It was only on the morning of the second day that she found courage to face life as it was. The home in London in which she had been given royal welcome was gone. She could barely whisper. Would her voice come back? What of her people there in the subway? The little Irish girl, the Scotch fiddler, and all the rest, were they carrying on?
“Yes,” she assured herself as a fresh glow of hope overflowed her being, “They are right there doing their bit.”
Breakfast over, with Flash at her heels, she once again led her small flock of sheep out to the frostbitten, sunlit pasture. There, after spreading a blanket on a rock, she lay for a long time staring up at the sun. It seemed to her, at that moment, that all that terrible war was but a bad dream, that it never had happened, that all the world was as much at peace as was her sunny pasture.
The drone of airplane motors, followed by machine-guns tearing at the sky drove this illusion from her mind. The war was real, terribly real. It must be faced with eyes open and mind alert.
It was there on the rock that her brother found her. “So they drove you out of London? The dirty Huns!” he exclaimed, dropping to a seat beside her. “Cherry!” There were lines of fierce determination in his face, “I’m going to join up with the Royal Air Force.”
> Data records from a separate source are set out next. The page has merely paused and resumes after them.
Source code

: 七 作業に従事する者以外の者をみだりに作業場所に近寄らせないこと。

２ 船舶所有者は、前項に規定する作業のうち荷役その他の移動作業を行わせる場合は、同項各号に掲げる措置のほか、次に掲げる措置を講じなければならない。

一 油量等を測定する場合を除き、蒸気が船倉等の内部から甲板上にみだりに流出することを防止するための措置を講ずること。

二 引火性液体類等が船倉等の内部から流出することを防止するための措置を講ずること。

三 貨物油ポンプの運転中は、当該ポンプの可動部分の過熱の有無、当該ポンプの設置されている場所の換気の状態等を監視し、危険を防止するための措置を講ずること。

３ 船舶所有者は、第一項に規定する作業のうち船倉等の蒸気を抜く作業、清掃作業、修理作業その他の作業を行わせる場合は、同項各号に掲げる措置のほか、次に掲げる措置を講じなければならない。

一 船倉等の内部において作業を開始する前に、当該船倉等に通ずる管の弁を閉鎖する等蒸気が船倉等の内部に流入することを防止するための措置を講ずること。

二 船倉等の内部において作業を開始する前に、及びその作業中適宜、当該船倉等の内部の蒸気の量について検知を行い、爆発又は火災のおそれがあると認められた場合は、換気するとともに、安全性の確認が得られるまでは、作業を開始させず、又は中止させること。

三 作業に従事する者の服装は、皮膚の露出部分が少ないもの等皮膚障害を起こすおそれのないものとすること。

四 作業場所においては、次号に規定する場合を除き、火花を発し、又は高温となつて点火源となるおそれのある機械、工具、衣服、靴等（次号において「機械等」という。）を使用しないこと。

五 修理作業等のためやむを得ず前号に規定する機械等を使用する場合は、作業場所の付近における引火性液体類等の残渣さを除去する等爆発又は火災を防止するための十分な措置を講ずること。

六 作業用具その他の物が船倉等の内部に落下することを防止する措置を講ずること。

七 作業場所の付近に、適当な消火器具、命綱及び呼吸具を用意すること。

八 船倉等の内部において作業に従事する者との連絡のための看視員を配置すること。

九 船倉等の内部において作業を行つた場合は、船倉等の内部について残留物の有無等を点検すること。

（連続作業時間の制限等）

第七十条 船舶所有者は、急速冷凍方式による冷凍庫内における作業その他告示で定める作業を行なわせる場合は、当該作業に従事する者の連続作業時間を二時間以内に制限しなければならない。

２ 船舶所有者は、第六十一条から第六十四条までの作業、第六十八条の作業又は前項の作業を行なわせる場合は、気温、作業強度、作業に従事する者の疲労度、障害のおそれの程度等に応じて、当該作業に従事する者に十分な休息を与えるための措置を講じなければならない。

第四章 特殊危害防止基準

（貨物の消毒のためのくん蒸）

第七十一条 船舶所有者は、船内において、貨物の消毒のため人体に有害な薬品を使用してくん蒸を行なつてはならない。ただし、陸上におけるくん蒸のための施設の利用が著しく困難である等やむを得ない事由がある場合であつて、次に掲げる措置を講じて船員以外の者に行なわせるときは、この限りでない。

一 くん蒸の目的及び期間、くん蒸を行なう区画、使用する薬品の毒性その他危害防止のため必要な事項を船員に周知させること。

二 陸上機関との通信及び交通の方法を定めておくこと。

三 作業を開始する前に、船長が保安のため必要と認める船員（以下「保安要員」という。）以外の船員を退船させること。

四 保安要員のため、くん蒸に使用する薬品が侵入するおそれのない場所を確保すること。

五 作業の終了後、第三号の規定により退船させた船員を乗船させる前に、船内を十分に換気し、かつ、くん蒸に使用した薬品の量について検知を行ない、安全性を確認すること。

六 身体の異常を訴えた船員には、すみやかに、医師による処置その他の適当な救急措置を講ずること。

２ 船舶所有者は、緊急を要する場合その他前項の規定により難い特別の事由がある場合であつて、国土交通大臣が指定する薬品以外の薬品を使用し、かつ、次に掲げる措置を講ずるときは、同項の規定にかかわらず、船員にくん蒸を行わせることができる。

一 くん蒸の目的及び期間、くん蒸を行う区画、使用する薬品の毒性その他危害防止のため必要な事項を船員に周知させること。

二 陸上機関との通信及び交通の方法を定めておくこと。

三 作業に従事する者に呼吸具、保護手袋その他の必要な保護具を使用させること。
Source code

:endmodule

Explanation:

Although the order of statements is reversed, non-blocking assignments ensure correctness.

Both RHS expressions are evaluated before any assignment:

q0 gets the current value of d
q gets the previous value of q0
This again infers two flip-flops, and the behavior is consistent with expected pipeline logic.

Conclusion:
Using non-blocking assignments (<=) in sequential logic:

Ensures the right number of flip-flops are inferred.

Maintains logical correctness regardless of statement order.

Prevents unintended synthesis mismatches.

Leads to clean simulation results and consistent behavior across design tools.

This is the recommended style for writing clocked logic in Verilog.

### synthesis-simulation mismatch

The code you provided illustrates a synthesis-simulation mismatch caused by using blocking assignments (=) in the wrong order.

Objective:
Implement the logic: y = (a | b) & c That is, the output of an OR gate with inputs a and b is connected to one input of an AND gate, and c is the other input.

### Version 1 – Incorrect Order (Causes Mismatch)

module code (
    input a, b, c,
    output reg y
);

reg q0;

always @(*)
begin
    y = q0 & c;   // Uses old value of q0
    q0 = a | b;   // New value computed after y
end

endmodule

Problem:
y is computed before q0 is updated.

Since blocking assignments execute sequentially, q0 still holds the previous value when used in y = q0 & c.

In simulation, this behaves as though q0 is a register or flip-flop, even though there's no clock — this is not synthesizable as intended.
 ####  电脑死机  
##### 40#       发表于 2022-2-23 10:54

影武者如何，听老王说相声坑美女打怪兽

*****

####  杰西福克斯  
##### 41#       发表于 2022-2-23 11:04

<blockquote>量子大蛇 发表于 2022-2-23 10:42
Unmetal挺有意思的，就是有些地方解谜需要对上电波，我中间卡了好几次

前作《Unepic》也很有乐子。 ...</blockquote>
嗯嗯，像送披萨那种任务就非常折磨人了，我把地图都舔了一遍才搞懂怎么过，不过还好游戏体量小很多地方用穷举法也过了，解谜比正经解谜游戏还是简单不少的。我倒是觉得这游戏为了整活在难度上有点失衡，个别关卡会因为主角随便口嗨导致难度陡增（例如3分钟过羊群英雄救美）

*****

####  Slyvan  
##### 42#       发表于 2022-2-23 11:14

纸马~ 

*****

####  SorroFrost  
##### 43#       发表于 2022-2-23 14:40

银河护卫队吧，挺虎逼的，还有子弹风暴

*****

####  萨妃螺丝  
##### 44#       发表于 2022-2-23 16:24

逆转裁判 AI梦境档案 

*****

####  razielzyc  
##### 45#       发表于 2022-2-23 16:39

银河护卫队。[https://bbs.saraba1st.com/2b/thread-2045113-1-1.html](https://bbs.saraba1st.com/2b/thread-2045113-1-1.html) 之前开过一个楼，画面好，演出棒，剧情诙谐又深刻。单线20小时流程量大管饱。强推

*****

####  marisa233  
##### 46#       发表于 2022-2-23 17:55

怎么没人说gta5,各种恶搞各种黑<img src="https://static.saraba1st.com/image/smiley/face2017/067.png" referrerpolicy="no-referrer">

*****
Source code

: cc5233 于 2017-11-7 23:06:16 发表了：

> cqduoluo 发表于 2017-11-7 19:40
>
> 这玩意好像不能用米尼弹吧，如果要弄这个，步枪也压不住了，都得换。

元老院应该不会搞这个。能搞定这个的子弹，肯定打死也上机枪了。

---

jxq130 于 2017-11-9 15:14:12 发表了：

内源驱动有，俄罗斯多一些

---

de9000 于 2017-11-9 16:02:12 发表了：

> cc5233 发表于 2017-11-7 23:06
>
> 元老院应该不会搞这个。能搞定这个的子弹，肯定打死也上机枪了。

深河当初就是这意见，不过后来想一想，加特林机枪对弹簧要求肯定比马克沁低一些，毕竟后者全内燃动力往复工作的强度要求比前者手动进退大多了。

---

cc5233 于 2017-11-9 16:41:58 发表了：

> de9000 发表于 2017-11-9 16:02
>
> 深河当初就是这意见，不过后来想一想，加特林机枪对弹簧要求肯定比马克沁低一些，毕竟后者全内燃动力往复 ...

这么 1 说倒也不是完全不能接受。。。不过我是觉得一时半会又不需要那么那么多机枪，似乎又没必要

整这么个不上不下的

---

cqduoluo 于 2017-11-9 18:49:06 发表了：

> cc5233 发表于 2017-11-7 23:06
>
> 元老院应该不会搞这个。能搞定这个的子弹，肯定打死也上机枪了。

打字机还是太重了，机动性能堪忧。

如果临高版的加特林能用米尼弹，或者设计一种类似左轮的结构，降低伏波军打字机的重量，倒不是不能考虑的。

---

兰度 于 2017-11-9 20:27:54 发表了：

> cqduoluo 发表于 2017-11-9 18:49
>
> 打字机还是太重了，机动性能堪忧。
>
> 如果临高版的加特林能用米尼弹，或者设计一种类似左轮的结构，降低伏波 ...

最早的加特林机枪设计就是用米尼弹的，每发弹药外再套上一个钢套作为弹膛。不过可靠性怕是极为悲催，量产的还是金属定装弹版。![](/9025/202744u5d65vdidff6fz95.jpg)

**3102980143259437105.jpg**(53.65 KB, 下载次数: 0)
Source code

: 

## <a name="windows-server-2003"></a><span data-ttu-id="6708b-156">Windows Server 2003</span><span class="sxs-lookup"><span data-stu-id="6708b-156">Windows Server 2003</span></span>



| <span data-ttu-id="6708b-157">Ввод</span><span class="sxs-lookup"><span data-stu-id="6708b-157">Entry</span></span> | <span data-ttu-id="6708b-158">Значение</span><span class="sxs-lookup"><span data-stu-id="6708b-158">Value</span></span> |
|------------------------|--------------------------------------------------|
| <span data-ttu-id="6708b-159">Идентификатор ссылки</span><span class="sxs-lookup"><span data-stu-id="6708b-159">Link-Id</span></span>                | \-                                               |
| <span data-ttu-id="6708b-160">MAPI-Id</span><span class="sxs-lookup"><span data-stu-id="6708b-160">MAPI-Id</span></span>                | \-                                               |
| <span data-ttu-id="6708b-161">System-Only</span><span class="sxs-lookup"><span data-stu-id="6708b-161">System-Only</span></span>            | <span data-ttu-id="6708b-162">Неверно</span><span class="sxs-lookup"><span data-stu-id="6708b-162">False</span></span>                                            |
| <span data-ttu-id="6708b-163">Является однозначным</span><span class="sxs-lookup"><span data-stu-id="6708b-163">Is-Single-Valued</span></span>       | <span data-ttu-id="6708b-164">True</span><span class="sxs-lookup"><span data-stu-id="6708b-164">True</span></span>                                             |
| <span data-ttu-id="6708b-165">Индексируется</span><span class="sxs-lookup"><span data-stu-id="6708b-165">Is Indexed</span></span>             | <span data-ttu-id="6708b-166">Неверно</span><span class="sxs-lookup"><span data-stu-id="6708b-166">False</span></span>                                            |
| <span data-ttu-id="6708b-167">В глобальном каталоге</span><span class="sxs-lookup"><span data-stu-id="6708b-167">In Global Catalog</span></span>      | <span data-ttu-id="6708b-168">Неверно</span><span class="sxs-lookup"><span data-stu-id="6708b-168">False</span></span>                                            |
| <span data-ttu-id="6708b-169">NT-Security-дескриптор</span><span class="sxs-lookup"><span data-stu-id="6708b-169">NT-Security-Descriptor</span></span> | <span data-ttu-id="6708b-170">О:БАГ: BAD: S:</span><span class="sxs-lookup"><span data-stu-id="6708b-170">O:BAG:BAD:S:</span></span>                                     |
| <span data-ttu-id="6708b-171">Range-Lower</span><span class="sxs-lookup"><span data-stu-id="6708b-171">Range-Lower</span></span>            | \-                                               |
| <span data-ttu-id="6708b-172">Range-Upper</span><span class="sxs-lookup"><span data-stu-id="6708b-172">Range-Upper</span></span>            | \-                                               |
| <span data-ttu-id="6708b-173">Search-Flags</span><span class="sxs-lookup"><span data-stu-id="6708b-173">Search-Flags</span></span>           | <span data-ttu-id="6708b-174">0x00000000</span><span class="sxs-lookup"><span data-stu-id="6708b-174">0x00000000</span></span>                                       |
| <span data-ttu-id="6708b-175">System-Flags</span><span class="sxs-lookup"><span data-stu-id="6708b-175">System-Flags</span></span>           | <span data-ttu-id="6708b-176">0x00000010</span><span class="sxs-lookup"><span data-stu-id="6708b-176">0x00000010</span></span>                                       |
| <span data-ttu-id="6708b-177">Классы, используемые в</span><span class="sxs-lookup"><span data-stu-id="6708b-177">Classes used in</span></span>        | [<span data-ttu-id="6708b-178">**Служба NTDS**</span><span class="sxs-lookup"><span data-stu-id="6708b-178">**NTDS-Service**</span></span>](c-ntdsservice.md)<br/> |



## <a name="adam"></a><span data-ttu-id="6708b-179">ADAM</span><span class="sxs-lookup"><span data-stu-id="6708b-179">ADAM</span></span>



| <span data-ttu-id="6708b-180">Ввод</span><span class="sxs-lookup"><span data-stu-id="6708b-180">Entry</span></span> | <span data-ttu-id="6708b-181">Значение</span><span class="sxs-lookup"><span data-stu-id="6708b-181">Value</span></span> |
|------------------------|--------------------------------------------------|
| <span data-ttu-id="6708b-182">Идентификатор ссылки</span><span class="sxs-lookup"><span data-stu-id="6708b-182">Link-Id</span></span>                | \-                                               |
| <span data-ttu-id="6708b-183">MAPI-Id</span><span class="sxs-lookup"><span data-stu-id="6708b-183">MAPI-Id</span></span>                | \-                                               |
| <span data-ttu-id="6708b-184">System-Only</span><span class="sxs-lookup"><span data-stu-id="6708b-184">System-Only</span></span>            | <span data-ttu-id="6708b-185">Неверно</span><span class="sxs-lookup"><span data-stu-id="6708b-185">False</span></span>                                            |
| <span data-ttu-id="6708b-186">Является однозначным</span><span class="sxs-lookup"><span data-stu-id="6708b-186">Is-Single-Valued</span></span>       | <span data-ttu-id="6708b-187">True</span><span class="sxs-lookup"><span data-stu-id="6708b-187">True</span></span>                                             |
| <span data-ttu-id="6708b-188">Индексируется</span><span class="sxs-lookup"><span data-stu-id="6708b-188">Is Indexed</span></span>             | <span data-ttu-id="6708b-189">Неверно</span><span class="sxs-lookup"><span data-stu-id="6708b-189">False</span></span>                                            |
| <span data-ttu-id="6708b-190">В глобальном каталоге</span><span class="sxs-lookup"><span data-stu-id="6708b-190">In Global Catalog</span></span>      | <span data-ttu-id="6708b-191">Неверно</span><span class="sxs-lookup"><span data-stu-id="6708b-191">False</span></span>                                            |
For a full minute she made no reply, just sat staring at the cloudless sky. Perhaps she was thinking of the good times they had had together, fishing and swimming in summer, tobogganing and skiing in winter. And on rainy days there had been games before the open fire.
“Yes,” she whispered at last, as color flooded back into her face, “you must join up, Brand. Everyone must. Those marvelous people, the women, the children must come out of the subway. They must sleep again in their own homes in peace.”
“I—I’m glad you feel that way.” Brand swallowed hard. “That—that’s going to make it easier. You and I have been pals, Cherry, all these years.
“I’ll tell you,” his voice picked up. “It’s a great secret. We’ve been training, Dave and I, training for two weeks. Training like everything.”
“D—Dave,” she whispered. “Why! He’s an American! This is not his war.”